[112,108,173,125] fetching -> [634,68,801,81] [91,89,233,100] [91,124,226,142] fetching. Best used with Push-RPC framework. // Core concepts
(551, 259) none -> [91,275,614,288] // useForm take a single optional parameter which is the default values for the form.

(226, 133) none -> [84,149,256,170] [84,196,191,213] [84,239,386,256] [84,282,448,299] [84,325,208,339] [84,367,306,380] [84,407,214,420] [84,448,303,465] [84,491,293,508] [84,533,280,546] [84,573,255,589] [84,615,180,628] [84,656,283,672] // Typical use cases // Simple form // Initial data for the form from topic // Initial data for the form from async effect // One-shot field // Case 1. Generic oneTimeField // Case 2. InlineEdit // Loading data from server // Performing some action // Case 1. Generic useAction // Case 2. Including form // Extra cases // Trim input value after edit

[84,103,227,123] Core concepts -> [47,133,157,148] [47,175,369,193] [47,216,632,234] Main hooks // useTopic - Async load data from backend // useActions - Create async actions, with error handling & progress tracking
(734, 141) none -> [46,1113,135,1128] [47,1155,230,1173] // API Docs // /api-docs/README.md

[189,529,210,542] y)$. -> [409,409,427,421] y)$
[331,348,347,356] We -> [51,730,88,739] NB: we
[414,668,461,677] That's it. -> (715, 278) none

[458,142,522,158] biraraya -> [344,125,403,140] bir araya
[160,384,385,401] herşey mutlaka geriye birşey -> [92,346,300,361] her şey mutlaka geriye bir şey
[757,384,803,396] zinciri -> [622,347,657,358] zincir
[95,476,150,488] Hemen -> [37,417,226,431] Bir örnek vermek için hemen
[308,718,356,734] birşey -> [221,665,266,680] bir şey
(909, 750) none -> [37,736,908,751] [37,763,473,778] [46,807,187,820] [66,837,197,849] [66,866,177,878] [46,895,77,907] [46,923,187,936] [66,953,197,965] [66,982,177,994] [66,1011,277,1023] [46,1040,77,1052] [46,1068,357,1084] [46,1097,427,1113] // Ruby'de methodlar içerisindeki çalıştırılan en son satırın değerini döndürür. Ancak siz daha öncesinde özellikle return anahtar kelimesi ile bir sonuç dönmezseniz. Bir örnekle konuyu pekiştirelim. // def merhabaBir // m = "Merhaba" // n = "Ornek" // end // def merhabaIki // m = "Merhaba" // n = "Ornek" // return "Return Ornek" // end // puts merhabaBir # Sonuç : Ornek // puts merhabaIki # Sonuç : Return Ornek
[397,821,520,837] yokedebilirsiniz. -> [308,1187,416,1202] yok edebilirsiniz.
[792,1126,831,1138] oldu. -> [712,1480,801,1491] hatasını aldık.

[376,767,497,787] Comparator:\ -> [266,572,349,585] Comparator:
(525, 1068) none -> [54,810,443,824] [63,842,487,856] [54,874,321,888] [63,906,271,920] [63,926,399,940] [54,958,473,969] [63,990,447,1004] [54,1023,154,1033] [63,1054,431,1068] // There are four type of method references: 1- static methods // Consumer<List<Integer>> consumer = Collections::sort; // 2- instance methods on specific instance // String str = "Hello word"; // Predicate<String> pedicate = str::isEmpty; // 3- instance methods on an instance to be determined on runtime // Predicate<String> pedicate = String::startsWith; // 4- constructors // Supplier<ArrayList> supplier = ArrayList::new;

^^^^

Activity: From the material above, copy exactly the lines between the line holding "[792,1126,831,1138] oldu. ->" and the line holding "[376,767,497,787] Comparator:\ ->", inclusive, and only those.

Response area:
[792,1126,831,1138] oldu. -> [712,1480,801,1491] hatasını aldık.

[376,767,497,787] Comparator:\ -> [266,572,349,585] Comparator:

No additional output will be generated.